Just a few days ago Intel released the MICA smart bracelet, which looked pretty classy but was dissed for putting “style over substance.” Apple needs to avoid this pitfall by making a smartwatch that will actually do something besides tell you that someone called or texted your iPhone.
That’s where apps come in and Apple has put out the call for innovative applications that could make the Apple Watch the best selling device on the market. On Tuesday, Apple released WatchKit, a tool kit for software developers that will allow them to create new apps for the smartphone using iOS.
Philip Schiller, Apple’s senior VP of worldwide marketing stated, “WatchKit provides the incredible iOS developer community with the tools they need to create exciting new experiences right on your wrist.” Early suggestions to the developers from Apple have included apps for checking flight schedules, turning off lights after leaving home, alarm system status, news and sports scores.

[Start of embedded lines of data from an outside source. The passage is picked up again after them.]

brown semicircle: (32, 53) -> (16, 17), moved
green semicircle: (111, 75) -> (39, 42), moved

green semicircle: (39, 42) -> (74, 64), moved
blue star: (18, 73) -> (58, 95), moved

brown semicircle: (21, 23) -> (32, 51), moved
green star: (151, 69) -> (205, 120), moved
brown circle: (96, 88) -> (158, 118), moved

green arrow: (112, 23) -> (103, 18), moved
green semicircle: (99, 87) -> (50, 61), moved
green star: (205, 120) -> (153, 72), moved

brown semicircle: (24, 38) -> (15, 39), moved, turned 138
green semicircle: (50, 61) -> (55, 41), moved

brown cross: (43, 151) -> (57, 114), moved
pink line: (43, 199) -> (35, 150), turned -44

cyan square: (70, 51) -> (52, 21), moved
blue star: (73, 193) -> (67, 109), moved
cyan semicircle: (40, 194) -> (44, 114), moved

Much more than the looks, it will be the functionality of the Apple Watch that makes it a hit or another failed product. This smartwatch needs to be smarter than the rest of the pack and be adaptable to the needs of the individual user. That’s the formula that worked for the iPhone and the one that will make (or break) the Apple Phone.
Not every iPhone app can be adapted to work for the Apple Watch because of the much smaller screen but the device does need to do more than just forward the messages and texts sent to the users iPhone. Since the processing power for the watch is coming from the iPhone, it works only in tandem with the Apple smartphone. According to Apple’s instructions with the Watch Kit, “A Watch app complements your iOS app; it does not replace it. If you measure interactions with your iOS app in minutes, you can expect interactions with your Watch app to be measured in seconds.”

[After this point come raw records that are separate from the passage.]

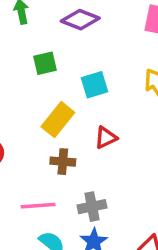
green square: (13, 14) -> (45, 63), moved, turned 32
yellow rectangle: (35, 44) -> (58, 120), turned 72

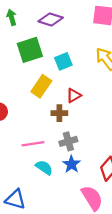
green square: (45, 63) -> (30, 50), size x1.6
brown cross: (63, 162) -> (59, 113), moved

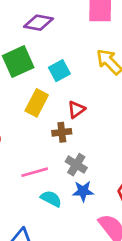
gray cross: (68, 141) -> (76, 165), turned -36
blue star: (71, 164) -> (83, 191), turned -30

So the Apple Watch app is expected to be a smaller, faster companion to the iPhone app? It will be interesting to see what Apple’s developers can do to make the Apple Watch a must-have addition to the iPhone rather than just a vehicle for passing along information.
The Apple Watch already has a slew of features that let it do much more than tell time, track fitness activity and purchase items with Apple Pay. Other built-in apps include Maps, Calendar, Passbook, iTunes, Apple TV, Alarm, Stocks and Weather.
We’ll get a look at what those developers create when the Apple Watch hits stores in spring of 2015.